In the records below, find each line with "rounded" and copy it.
- Opening Delimiter -
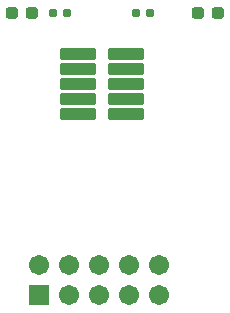
<source format=gbr>
%TF.GenerationSoftware,KiCad,Pcbnew,8.0.5*%
%TF.CreationDate,2024-11-27T14:25:03+01:00*%
%TF.ProjectId,PCB_TOF_droit,5043425f-544f-4465-9f64-726f69742e6b,rev?*%
%TF.SameCoordinates,Original*%
%TF.FileFunction,Soldermask,Top*%
%TF.FilePolarity,Negative*%
%FSLAX46Y46*%
G04 Gerber Fmt 4.6, Leading zero omitted, Abs format (unit mm)*
G04 Created by KiCad (PCBNEW 8.0.5) date 2024-11-27 14:25:03*
%MOMM*%
%LPD*%
G01*
G04 APERTURE LIST*
G04 Aperture macros list*
%AMRoundRect*
0 Rectangle with rounded corners*
0 $1 Rounding radius*
0 $2 $3 $4 $5 $6 $7 $8 $9 X,Y pos of 4 corners*
0 Add a 4 corners polygon primitive as box body*
4,1,4,$2,$3,$4,$5,$6,$7,$8,$9,$2,$3,0*
0 Add four circle primitives for the rounded corners*
1,1,$1+$1,$2,$3*
1,1,$1+$1,$4,$5*
1,1,$1+$1,$6,$7*
1,1,$1+$1,$8,$9*
0 Add four rect primitives between the rounded corners*
20,1,$1+$1,$2,$3,$4,$5,0*
20,1,$1+$1,$4,$5,$6,$7,0*
20,1,$1+$1,$6,$7,$8,$9,0*
20,1,$1+$1,$8,$9,$2,$3,0*%
G04 Aperture macros list end*
%ADD10RoundRect,0.160000X-0.197500X-0.160000X0.197500X-0.160000X0.197500X0.160000X-0.197500X0.160000X0*%
%ADD11RoundRect,0.160000X0.197500X0.160000X-0.197500X0.160000X-0.197500X-0.160000X0.197500X-0.160000X0*%
%ADD12RoundRect,0.237500X0.287500X0.237500X-0.287500X0.237500X-0.287500X-0.237500X0.287500X-0.237500X0*%
%ADD13RoundRect,0.102000X1.395000X-0.370000X1.395000X0.370000X-1.395000X0.370000X-1.395000X-0.370000X0*%
%ADD14RoundRect,0.237500X-0.287500X-0.237500X0.287500X-0.237500X0.287500X0.237500X-0.287500X0.237500X0*%
%ADD15RoundRect,0.102000X0.754000X-0.754000X0.754000X0.754000X-0.754000X0.754000X-0.754000X-0.754000X0*%
%ADD16C,1.712000*%
G04 APERTURE END LIST*
D10*
%TO.C,R1*%
X156612500Y-79110000D03*
X157807500Y-79110000D03*
%TD*%
D11*
%TO.C,R2*%
X164807500Y-79110000D03*
X163612500Y-79110000D03*
%TD*%
D12*
%TO.C,D2*%
X170585000Y-79110000D03*
X168835000Y-79110000D03*
%TD*%
D13*
%TO.C,J1*%
X162745000Y-87650000D03*
X158675000Y-87650000D03*
X162745000Y-86380000D03*
X158675000Y-86380000D03*
X162745000Y-85110000D03*
X158675000Y-85110000D03*
X162745000Y-83840000D03*
X158675000Y-83840000D03*
X162745000Y-82570000D03*
X158675000Y-82570000D03*
%TD*%
D14*
%TO.C,D1*%
X153085000Y-79110000D03*
X154835000Y-79110000D03*
%TD*%
D15*
%TO.C,U1*%
X155380000Y-103000000D03*
D16*
X155380000Y-100460000D03*
X157920000Y-103000000D03*
X157920000Y-100460000D03*
X160460000Y-103000000D03*
X160460000Y-100460000D03*
X163000000Y-103000000D03*
X163000000Y-100460000D03*
X165540000Y-103000000D03*
X165540000Y-100460000D03*
%TD*%
M02*

</source>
- Closing Delimiter -
[The answer]
0 Rectangle with rounded corners*
0 Add four circle primitives for the rounded corners*
0 Add four rect primitives between the rounded corners*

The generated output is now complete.